The government would borrow about $112 billion to make Social Security whole. Advocates and some lawmakers worry that relying on borrowed money to fund Social Security could eventually force it to compete with other federal programs for scarce dollars, leading to cuts.

Social Security taxes "ought to be held sacrosanct," said Rep. Earl Pomeroy, D-N.D., chairman of the House Ways and Means subcommittee on Social Security.

"When you start to signal that the (Social Security) tax levels are negotiable, you end up in long-term trouble, I think, in terms of making absolutely certain that the entitlement funding streams are secure," Pomeroy said.

Social Security is funded by a 6.2 percent payroll tax on the first $106,800 earned by a worker. The tax is matched by employers. The package negotiated by Obama would reduce the tax paid by workers to 4.2 percent for 2011. Employer rates would stay unchanged.

Obama administration officials say that a payroll tax cut is an efficient way to stimulate the economy by immediately increasing take home pay for about 155 million workers.
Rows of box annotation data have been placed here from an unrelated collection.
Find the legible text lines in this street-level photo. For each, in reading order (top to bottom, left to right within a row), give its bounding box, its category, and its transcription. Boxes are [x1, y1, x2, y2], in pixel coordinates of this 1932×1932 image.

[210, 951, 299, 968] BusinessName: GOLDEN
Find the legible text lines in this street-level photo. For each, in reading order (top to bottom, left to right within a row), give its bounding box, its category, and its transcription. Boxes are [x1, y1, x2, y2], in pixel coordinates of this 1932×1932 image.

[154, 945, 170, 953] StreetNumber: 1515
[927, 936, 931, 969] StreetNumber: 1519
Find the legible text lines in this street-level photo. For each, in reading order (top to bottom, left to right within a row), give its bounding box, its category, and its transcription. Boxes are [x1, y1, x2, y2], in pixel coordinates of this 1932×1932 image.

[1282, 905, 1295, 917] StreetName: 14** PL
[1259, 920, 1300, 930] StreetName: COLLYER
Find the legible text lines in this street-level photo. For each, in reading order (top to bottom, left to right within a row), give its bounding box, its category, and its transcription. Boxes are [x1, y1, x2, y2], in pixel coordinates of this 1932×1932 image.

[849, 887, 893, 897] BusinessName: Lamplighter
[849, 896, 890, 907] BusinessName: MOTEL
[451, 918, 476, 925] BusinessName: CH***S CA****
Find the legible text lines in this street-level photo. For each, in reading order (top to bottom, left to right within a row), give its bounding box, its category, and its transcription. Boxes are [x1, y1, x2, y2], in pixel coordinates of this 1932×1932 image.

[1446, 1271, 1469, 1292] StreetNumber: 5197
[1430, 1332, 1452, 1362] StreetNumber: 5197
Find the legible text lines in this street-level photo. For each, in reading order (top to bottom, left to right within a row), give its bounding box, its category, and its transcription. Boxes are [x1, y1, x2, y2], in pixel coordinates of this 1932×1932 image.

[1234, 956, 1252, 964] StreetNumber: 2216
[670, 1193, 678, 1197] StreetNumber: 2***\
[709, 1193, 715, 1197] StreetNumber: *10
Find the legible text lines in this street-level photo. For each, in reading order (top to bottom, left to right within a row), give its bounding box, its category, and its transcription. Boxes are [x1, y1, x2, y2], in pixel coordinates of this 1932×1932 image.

The nonpartisan Congressional Budget Office agrees, and many business groups and Republicans support it.

"What came out of the compromise was the idea of the payroll tax holiday, which, frankly, a huge number of economists and other experts had been talking about over the last two years with a lot of support in both political parties," said Larry Summers, Obama's chief economic adviser.

The United Auto Workers endorsed the deal, saying, "Working families will likely spend this money in their local communities, creating jobs and stimulating overall growth."

The payroll tax cut is part of a larger package negotiated by Obama and GOP lawmakers to extend a sweeping array of Bush era tax cuts that expire at the end of the month. Some Democratic lawmakers have balked at the plan, saying it is tilted too much in favor of the rich.